Может, у него и вправду просто желудок крутит, а он себя накручивает?
Он не знал.
Поджав губы, он нехотя сделал шаг, шлепнув кожаной, не промокающей (благодаря чуду) обувью по мокрому асфальту. С его мокрых волос текла вода, и едва он успел шагнуть за порог, как Азирафель прикрыл за ним дверь, щелкнул, и помещение окуталось в теплом искусственном освещении. А ещё Кроули заметил, что его волосы и плечи чудесным образом были абсолютно сухими.
Он хотел бы неодобрительно глянуть на Азирафеля, но вовремя вспомнил об очках.
Кроули внезапно ощутил странное покалывание. Оно было ему знакомо. Так согревается тело после долгого холода. Кроули знал это чувство. Помнил. И как только оно до него дошло, то ему тут же захотелось с криком ужаса убежать из этого места.
Азирафель заметил внезапно затушевывающегося Кроули, который, к тому же, выглядел немного напугано. А это было абсолютно точно непривычно. Не то чтобы в Кроули для Азирафеля могло быть хоть что-то привычным, по причине того, что Кроули к себе привыкнуть просто не давал, но это было… странно.

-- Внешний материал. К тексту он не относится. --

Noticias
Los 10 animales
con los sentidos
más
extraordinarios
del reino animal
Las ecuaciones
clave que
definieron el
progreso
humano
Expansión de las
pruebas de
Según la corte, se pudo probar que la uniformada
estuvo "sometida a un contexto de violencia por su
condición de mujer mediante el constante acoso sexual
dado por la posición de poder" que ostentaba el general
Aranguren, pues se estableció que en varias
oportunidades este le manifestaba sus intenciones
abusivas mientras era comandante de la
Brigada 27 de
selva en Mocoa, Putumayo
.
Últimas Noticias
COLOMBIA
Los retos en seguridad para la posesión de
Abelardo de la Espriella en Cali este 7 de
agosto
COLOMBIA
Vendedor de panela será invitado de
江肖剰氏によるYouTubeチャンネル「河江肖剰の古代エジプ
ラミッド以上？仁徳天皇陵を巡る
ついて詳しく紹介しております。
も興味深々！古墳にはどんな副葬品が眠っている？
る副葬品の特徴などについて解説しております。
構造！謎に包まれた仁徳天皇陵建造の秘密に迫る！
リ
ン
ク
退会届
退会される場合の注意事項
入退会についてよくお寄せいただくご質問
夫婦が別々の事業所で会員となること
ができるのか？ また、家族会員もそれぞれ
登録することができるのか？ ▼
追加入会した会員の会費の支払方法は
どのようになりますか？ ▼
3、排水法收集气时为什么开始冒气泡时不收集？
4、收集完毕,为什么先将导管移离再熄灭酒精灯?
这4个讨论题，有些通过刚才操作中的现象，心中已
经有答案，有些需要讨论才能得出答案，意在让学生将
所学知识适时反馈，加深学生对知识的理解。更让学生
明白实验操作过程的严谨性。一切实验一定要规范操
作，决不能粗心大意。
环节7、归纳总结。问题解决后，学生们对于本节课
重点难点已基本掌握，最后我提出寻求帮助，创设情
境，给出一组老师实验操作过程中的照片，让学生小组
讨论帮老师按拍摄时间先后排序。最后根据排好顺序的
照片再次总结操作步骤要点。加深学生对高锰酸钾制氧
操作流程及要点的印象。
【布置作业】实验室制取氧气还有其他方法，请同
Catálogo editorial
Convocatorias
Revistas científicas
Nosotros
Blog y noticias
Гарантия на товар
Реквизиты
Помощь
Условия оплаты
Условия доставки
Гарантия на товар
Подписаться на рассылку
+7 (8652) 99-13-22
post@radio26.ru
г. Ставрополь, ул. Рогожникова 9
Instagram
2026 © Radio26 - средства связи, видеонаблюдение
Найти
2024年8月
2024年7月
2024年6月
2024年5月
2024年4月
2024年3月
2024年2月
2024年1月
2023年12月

Кроули казался напуганным.
— Всё в порядке? — Азирафель поставил зонтик у стола и повернулся к нему.
— Абсолютно, — ответил Кроули и осознал, что все было в кромешном ужасе, а не в порядке. Чувство согревания проходило дальше, по коже, в кожу, глубже. Обволакивало все его тело. Кроули внезапно согревался.
Он не испытывала тепла больше сотни лет. Его руки всегда были холодные, как и нос, и вообще — весь периметр его тела.
В этом месте он согревался, и это показалось Кроули первым тревожным звоночком. Возможно, тому было виной это странное, непонятное чувство, которым было пропитано это место и, кажется, даже сам Азирафель? Не убьет ли это Кроули? Вдруг это излишняя святость Азирафеля, вот его так это и греет, потому что, знаете ли, демон, обрызганный святой водой, сначала почувствует странное тепло, и только потом — адскую боль.
Кроули посмотрел на свои руки — на свои длинные ловкие пальцы, на ладони — и не увидел никаких следов возможного сжигания. Кожа была такой же, как и всегда. Немного смугловатой — темнее, чем молочная кожа Азирафеля — с едва просвечивающими венами.